Out front is the Imperial Priestess, blessed among us, who speaks only through the songs. Naturally. And even then, cryptically. Behind her is Inverted Crucifox and Search & Destroy, on guitars, Jaytanic Ritual on bass and (the) River Styx on – you guessed it – drums. (What do you mean those names aren’t real? How very dare you! I’ll have you know their individual pedigrees include the likes of Frenzal Rhomb, Nancy Vandal, The Tenants and, Musk. Yes, Musk. No one accused them of making shit up did they?)

You want to know more don’t you? Admit it. How could you not want to know more? If only to work out whether to run and hide or cry “come to daddy!” to the Sydney quintet. (Meanwhile, if some of you Friday Night Lights fans are wondering if this has anything to do with the late, lamented Crucifictorius, the finest speed metal punk and other bits band ever not to really emerge from the Texan town of Denton, the answer is no, Landry Clarke, or his lesser talented alter ego, Jesse Plemons, have nothing to do with this crew.)

So, even before you get to the music, the name itself is the perfect balance of ridiculous, powerful, brilliant, futuristic, stupid and historical that you want in a rock band’s moniker. Almost too much. Almost.

“One of the reasons the name is so long and specific is to not get confused with other bands,” says band spokesman and principal songwriter, Inverted Crucifox, who for reasons of brevity if nothing else, allows me to call him merely Fox. (Yes, Court Jester fans, as in “you’ll never outfox the Fox”.)

Well, you wouldn’t want someone turning up thinking that you get The Neptunes and wondering ‘where’s Pharrell’ would you? “Though there was a review of us once as the New Power Generation.” Ah, you gotta know, Prince would have loved that.

If it wasn’t already clear, there is so much fun to be had with this album, with this band. Ten years in, five albums to the good, enough mythology to sink a couple of dragons, a dedicated fan base in Germany (“We’re still wondering why that is,” says Fox.) and local support that crosses from hardcore metal to softcore music journalists.

“Metal is a funny tag for us, I think,” says Fox. “I see it, obviously, but if there weren’t so many metal magazines, and people who are akin, into the band, I probably would distance myself from it.”

Task description: Please quote the band article above from "If it wasn’t" up to and including "softcore music journalists.", word for word.

Data supplied:

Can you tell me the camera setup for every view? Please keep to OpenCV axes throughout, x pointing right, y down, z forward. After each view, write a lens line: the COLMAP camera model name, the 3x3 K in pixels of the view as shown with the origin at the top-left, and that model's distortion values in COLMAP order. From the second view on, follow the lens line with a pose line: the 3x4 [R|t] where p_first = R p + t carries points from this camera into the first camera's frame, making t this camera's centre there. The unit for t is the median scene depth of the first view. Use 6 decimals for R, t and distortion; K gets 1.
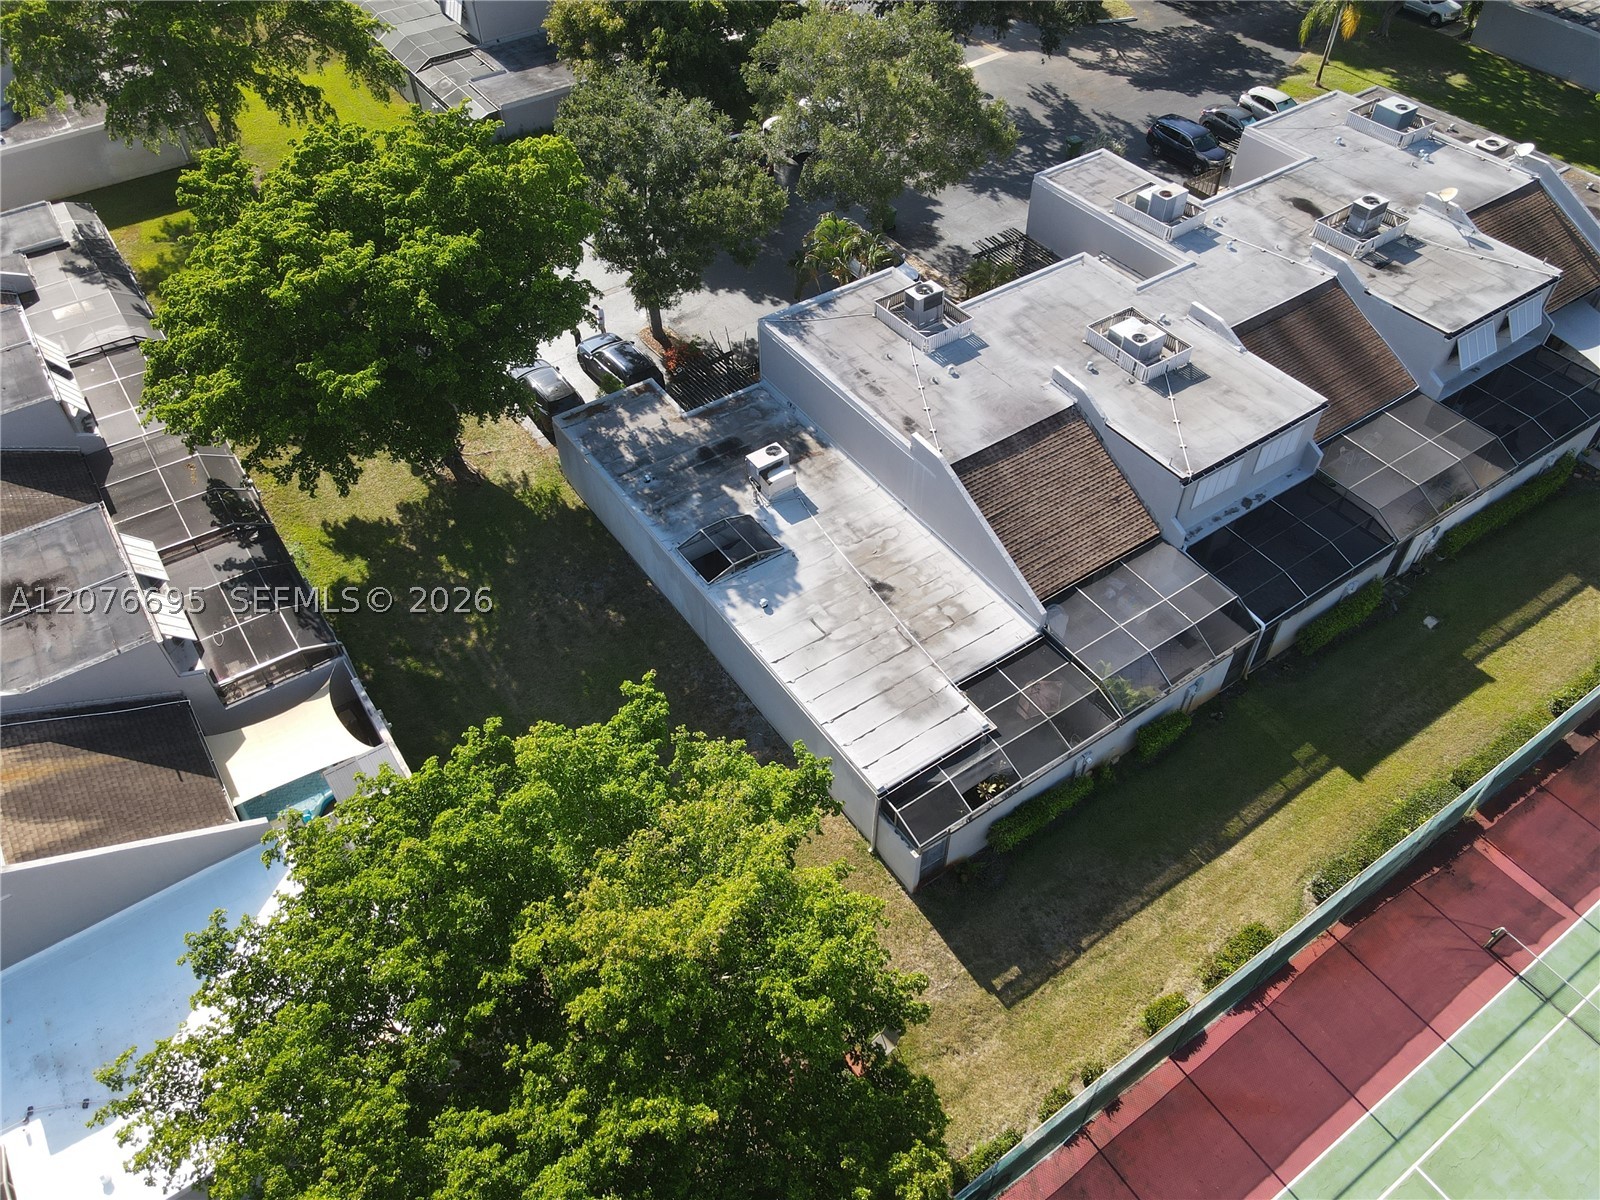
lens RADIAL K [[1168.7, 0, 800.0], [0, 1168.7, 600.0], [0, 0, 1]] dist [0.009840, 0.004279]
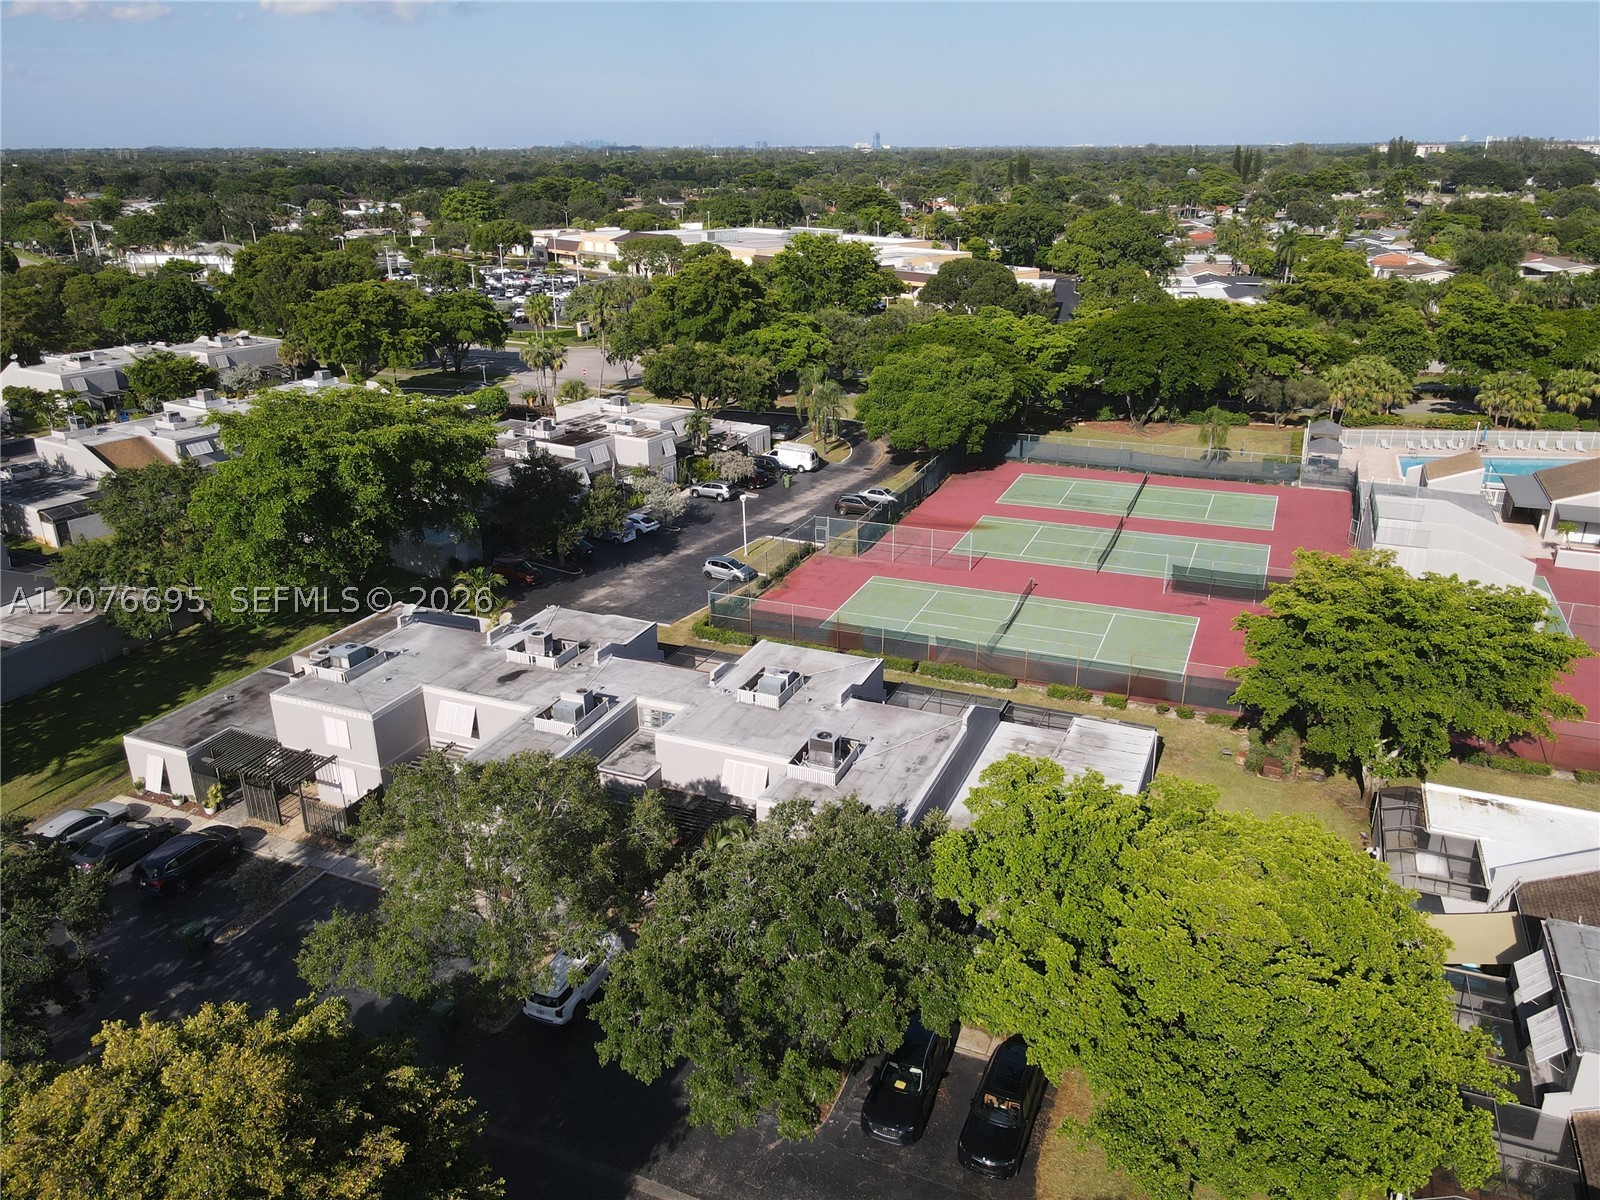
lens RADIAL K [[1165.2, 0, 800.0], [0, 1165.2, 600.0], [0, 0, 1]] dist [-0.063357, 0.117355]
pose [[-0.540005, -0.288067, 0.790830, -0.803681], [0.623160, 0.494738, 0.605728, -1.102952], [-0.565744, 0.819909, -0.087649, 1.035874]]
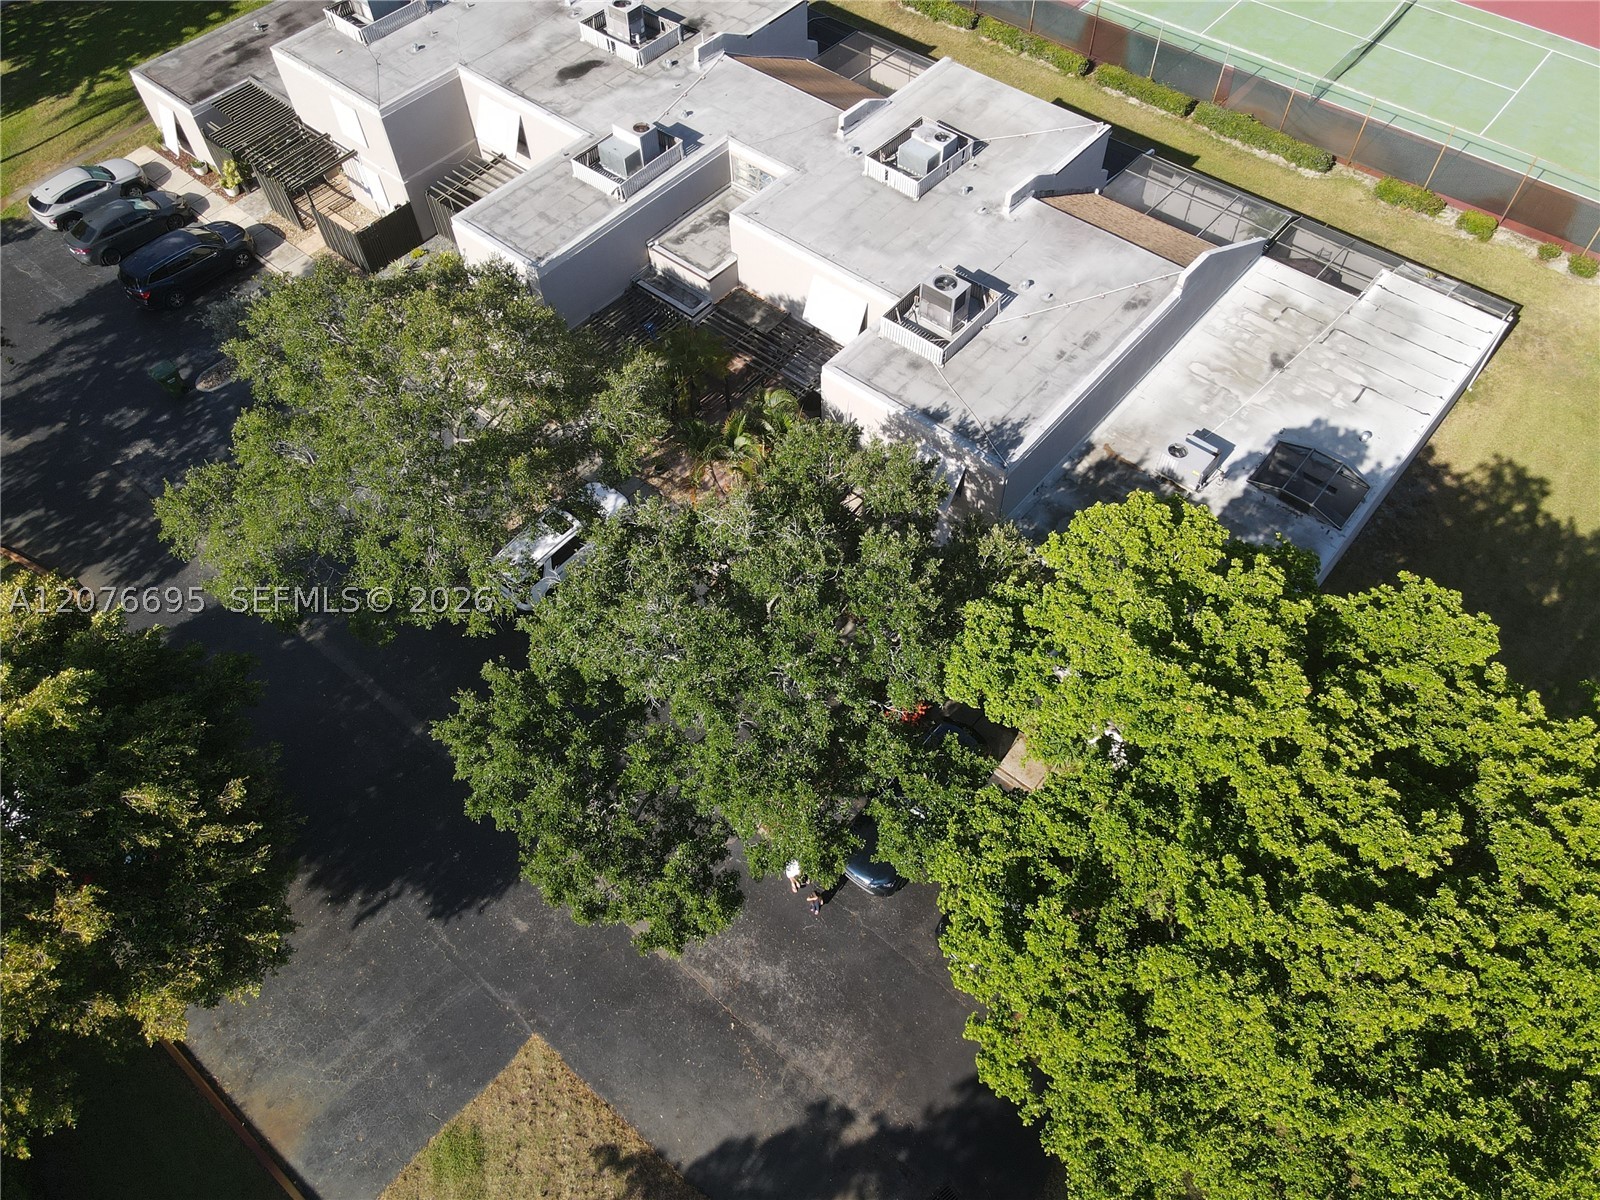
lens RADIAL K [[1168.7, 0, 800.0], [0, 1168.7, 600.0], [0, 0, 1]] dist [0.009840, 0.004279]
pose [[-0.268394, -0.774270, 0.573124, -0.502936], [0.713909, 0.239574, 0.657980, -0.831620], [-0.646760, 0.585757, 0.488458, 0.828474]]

Solution:
If it wasn’t already clear, there is so much fun to be had with this album, with this band. Ten years in, five albums to the good, enough mythology to sink a couple of dragons, a dedicated fan base in Germany (“We’re still wondering why that is,” says Fox.) and local support that crosses from hardcore metal to softcore music journalists.